Summers v. Dominguez
Before: Pullen
PULLEN, P. J.
Plaintiff, while walking in a general northerly direction along the main highway from Patterson toward Westley and on the easterly or right of the pavement, was struck and very severely injured by a truck owned and driven by defendant who was also traveling in a northerly direction along the same highway.
[310]
The amended complaint alleges two canses of action. The first cause sets out that plaintiff was a minor; that while plaintiff was walking along the state highway between Patterson and Westley, defendant so negligently operated his truck as to strike plaintiff, causing injury. The second cause of action incorporated all of the allegations of the first cause of action and then alleged defendant, with knowledge that his truck had struck plaintiff, failed to render any assistance and, with the intent to prevent discovery that defendant had struck plaintiff, left plaintiff upon the highway; that the weather was cold and as a proximate result of, the wrongful and negligent acts of defendant plaintiff remained on the highway all night and suffered from exposure and shock and was further damaged thereby in an additional sum.
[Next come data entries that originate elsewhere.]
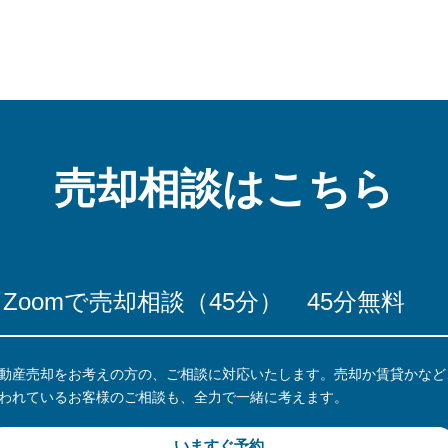
売却相談はこちら
Zoomで売却相談（45分）
45分無料
動産売却をお考えの方の、ご相談に対応いたします。売却か賃貸かなど
われているお客様のご相談も、全力で一緒に考えます。
いますぐ予約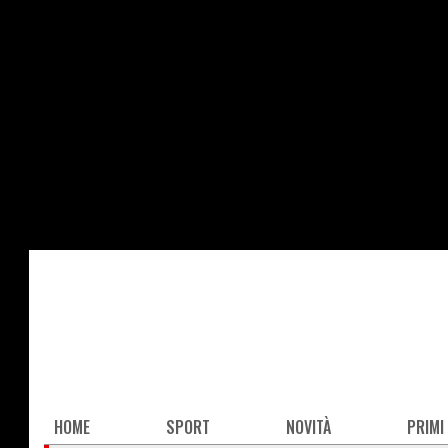
Salta
al
contenuto
principale
Main
HOME
SPORT
NOVITÀ
PRIMI
navigation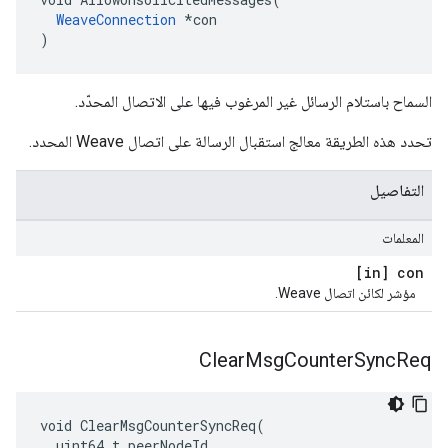
WeaveConnection
 *con

)
السماح باستلام الرسائل غير المرغوب فيها على الاتصال المحدّد.
تحدد هذه الطريقة معالج استقبال الرسالة على اتصال Weave المحدد.
التفاصيل
المعلمات
[in] con
مؤشر لكائن اتصال Weave.
Clear
Msg
Counter
Sync
Req
void ClearMsgCounterSyncReq(

  uint64_t peerNodeId
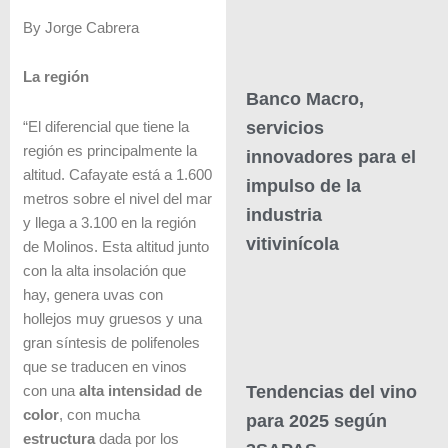
By Jorge Cabrera
La región
Banco Macro,
servicios
“El diferencial que tiene la
región es principalmente la
innovadores para el
altitud. Cafayate está a 1.600
impulso de la
metros sobre el nivel del mar
industria
y llega a 3.100 en la región
vitivinícola
de Molinos. Esta altitud junto
con la alta insolación que
hay, genera uvas con
hollejos muy gruesos y una
gran síntesis de polifenoles
que se traducen en vinos
Tendencias del vino
con una
alta intensidad de
color
, con mucha
para 2025 según
estructura
dada por los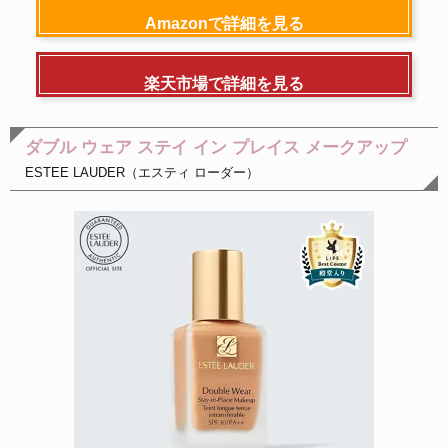
Amazonで詳細を見る
楽天市場で詳細を見る
ダブル ウェア ステイ イン プレイス メークアップ
ESTEE LAUDER（エスティ ローダー）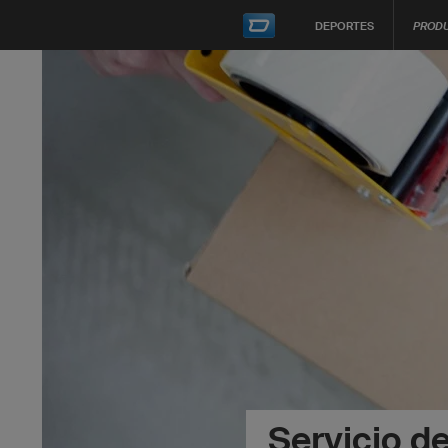
DEPORTES
PROD
Servicio d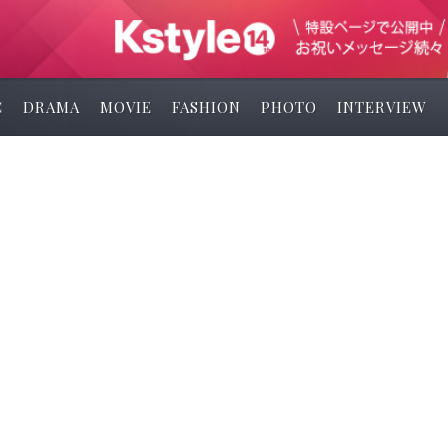
C
DRAMA
MOVIE
FASHION
PHOTO
INTERVIEW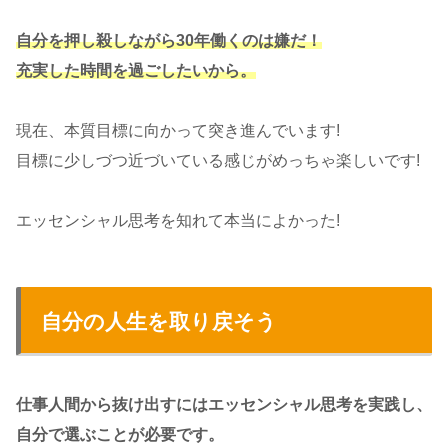
自分を押し殺しながら30年働くのは嫌だ！
充実した時間を過ごしたいから。
現在、本質目標に向かって突き進んでいます!
目標に少しづつ近づいている感じがめっちゃ楽しいです!
エッセンシャル思考を知れて本当によかった!
自分の人生を取り戻そう
仕事人間から抜け出すにはエッセンシャル思考を実践し、
自分で選ぶことが必要です。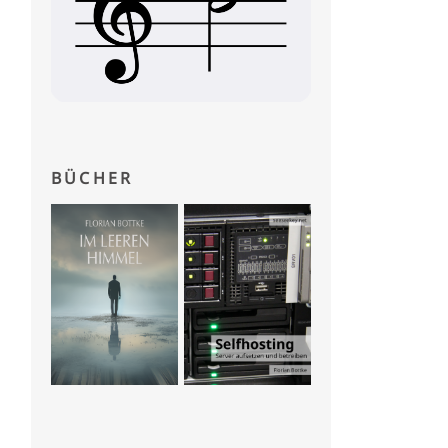
BÜCHER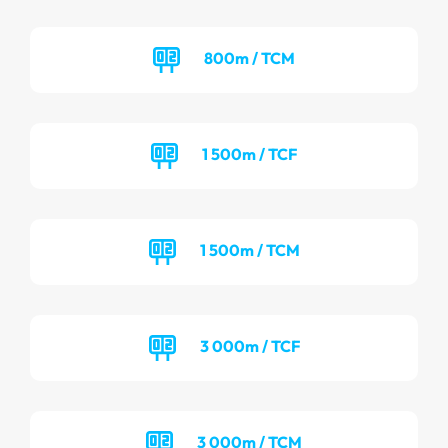
800m / TCM
1 500m / TCF
1 500m / TCM
3 000m / TCF
3 000m / TCM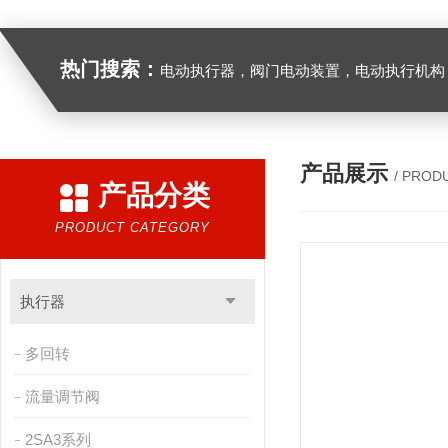
热门搜索：
电动执行器，阀门电动装置，电动执行机构，阀门驱动装置，电动头，角行程
产品展示
/ PROD
产品分类
PRODUCT CATEGORY
执行器
多回转
流量调节阀
2SA3系列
By various motions defendant attempted to strike out this second cause of action, which motions were denied.
The evidence discloses that plaintiff, a boy of 17, earned his own living by working on various ranches in and about Patterson and Newman. On the evening of December 25, 1936, plaintiff started to walk from Patterson toward Westley. He recalls leaving Patterson, walking upon the dirt shoulder off the concrete, but can recall nothing that happened thereafter, nor the fact that he was struck.
About 7 o’clock the next morning plaintiff was found by a passer-by lying in a ditch by the side of the road, about
2y2
miles from Patterson. Investigation disclosed tire marks (subsequently matched to those of defendant’s truck) about three feet off the oiled shoulder of the roadway, and a mark where the plaintiff’s foot dragged along the shoulder for some 60 feet to where the body was found. These drag marks were parallel to the tire marks and were some two feet off the oiled shoulder and in the dirt at the side of the highway. Some 300 feet further north from where the body was found the tire marks turned across the highway into and across a ditch, tearing out a section of fence and into a bank, cutting into the earth. About a mile further on the car left the highway and was there abandoned.